Mid-Distance Progression Run

Who: Olympic 800m finalist Nick Symmonds, racing 800m to the mile

What: An hour steady, followed by 4 miles at a moderate tempo

When: Early to midseason

Why: Long runs help middle-distance runners stay strong over a period of hours or days. High school and collegiate runners often run multiple events at a meet, while professionals deal with the grind of getting through the rounds. Endless easy miles aren’t necessarily the answer for this group. “It’s going to be quality over quantity,” says Mike Smith, Georgetown women’s cross country coach. “Slogging out slow miles for lots of volume is recruiting the wrong muscle fibers and is probably poor mechanically. It’s not closely related to what they’re racing.”
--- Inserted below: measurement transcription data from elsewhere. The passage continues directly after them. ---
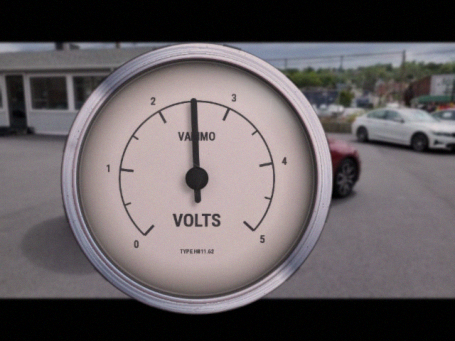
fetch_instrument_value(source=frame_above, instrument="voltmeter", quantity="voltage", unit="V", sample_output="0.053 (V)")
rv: 2.5 (V)
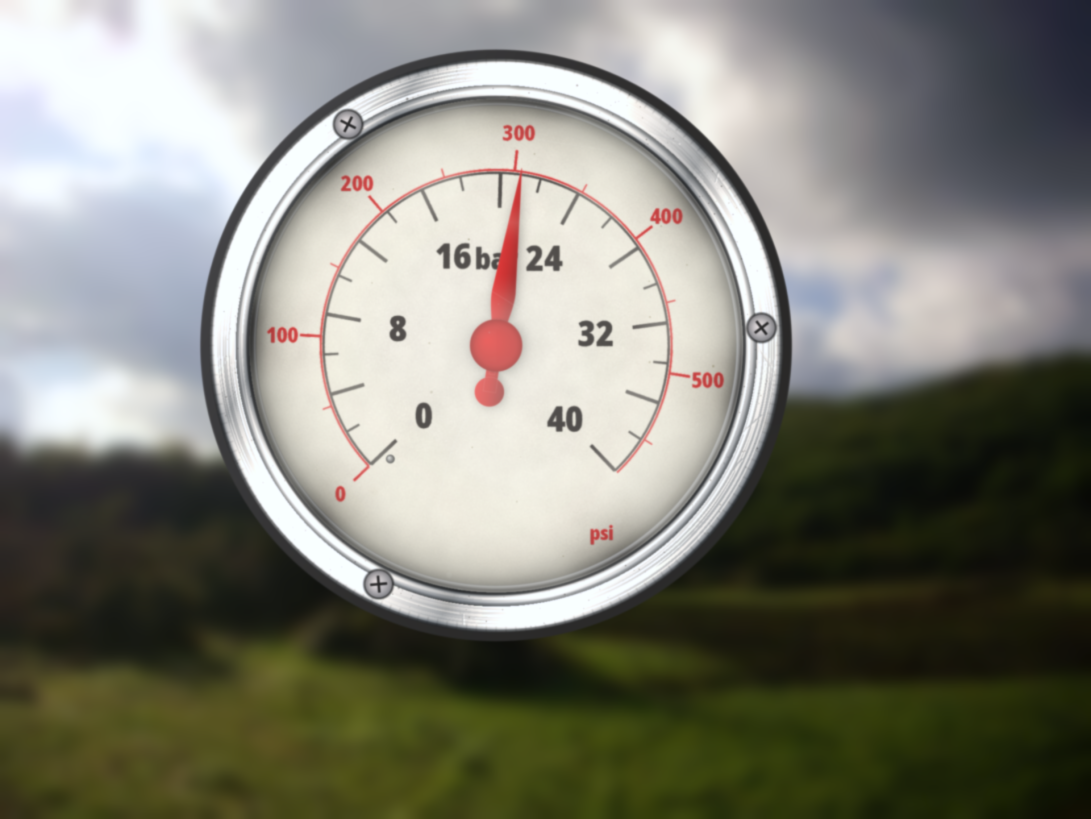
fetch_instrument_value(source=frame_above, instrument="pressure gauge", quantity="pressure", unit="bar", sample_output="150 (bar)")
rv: 21 (bar)
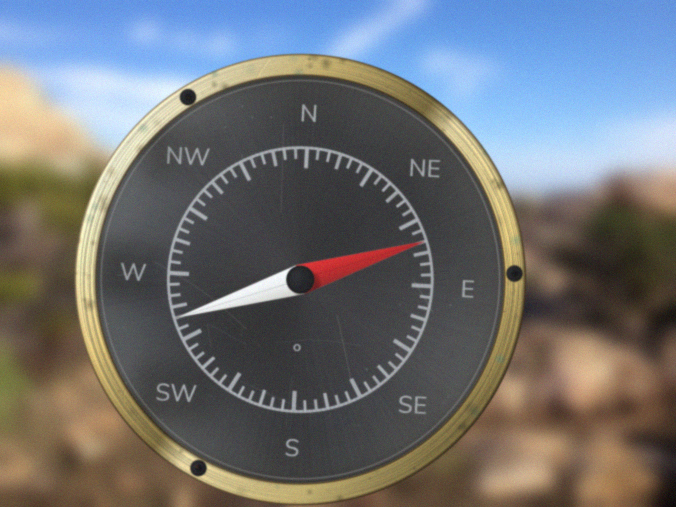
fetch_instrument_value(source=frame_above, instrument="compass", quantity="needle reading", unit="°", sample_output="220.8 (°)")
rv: 70 (°)
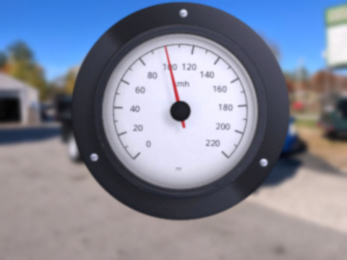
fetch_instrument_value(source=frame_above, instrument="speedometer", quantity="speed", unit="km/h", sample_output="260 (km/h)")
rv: 100 (km/h)
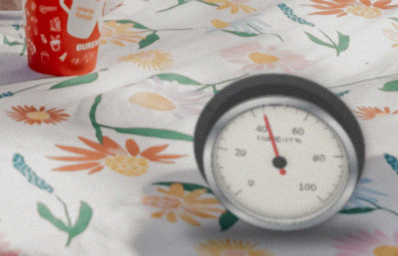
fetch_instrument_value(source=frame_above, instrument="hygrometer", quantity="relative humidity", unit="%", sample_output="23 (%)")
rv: 44 (%)
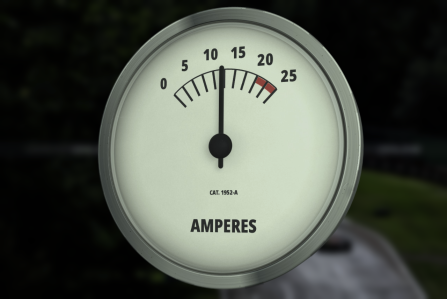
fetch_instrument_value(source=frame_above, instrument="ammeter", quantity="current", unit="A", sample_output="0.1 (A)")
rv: 12.5 (A)
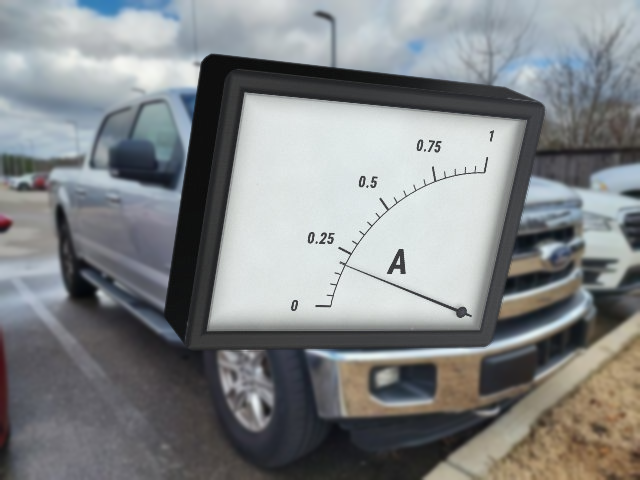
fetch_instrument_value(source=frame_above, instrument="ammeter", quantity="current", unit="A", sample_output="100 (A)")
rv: 0.2 (A)
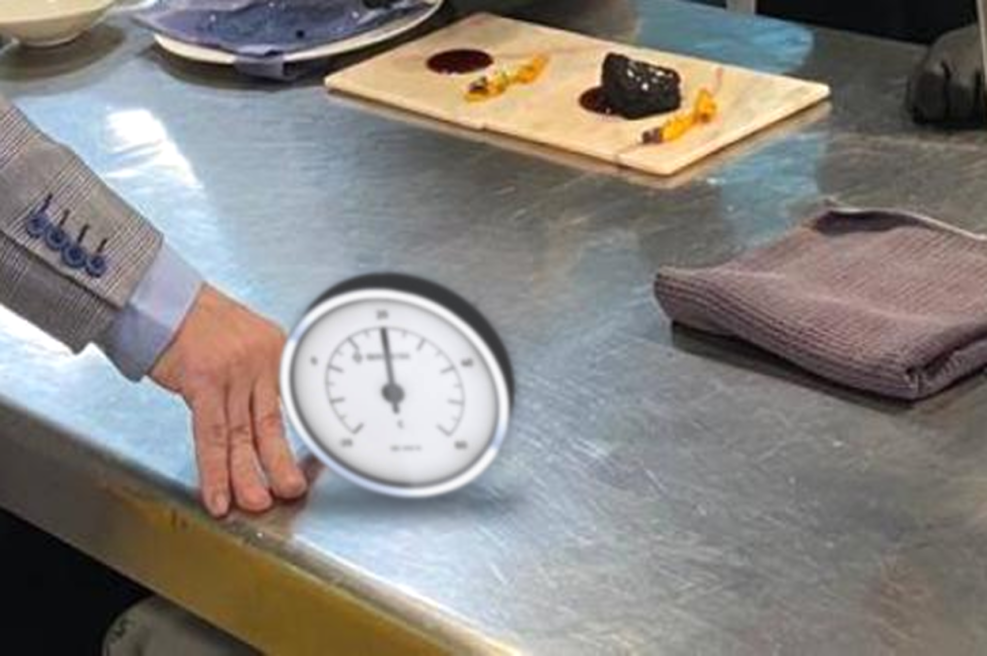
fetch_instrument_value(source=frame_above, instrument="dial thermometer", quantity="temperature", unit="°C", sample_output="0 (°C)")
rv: 20 (°C)
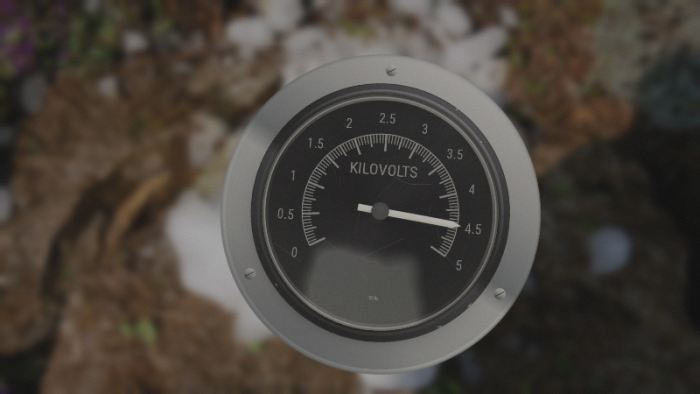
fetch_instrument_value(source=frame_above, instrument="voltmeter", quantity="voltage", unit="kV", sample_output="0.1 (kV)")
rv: 4.5 (kV)
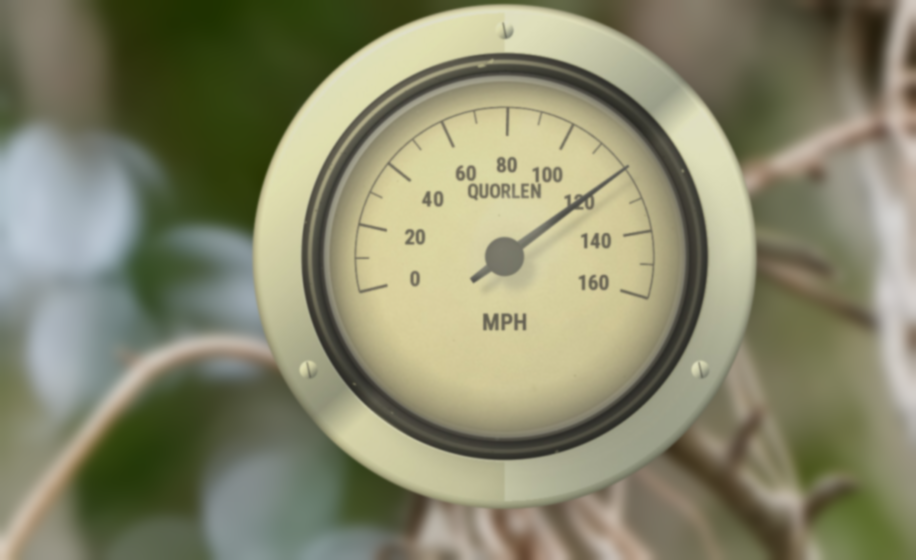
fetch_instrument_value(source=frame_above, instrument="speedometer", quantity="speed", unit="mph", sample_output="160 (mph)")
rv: 120 (mph)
To help runners like Symmonds keep up their aerobic strength, Brooks Beasts coach Danny Mackey prescribes an hour of conversational running followed by a faster final 4 miles. For a runner used to racing less than 2 minutes, this prolonged uptick in pace is challenging. It’s also effective: Symmonds’ training partner Cas Loxsom set an indoor 600m American record in February.

Second-Half Tempo

Who: University of Colorado-Colorado Springs women’s, racing 5K to 10K

What: A hilly long run of 10 to 14 miles, with the second half close to lactate threshold effort

When: Midseason

Why: As you increase your racing distance, you rely more heavily on aerobic energy. Running only easy miles limits the muscular and cardiovascular adaptations you can make on a long run, coach Corey Kubatzky says. He likes to prescribe a hilly long run that progresses from a conversational pace early to faster than half marathon pace on the hill climbs during the second half. “It’s a little shorter than our regular long runs,” he says, “but they really work that back half of that course. They’ll usually be running right on their lactate threshold over the hills at the end.”

Using inclines to increase the intensity of the workout reduces impact stress on your legs and speeds recovery. That’s important for a 5K or 10K runner, who needs to balance intervals, speedwork, tempos, and recovery days, in addition to the long run. To further reduce stress, Kubatzky alternates longer long runs with medium-length ones.

The TLT (Tempo-Long-Tempo)

Who: Olympic marathoner Janet Bawcom, under coach Jack Daniels

What: The TLT sandwiches a steady long run between two tempo runs. After a 3-mile warm-up, run 3 to 4 miles at LT pace, then immediately continue into a steady pace for the next hour. When that hour is done, once again run 3 to 4 miles at LT pace before cooling down.

When: Two to three times during a marathon buildup

Why: “The reality is that competing in the marathon is really about running a solid 10K after nearly two hours on your feet,” says Bawcom. “That will mean increasing effort, if not pace, late in the going. This workout helps get you ready for that.” Sounds simple, but it’s a grueling, and effective, workout.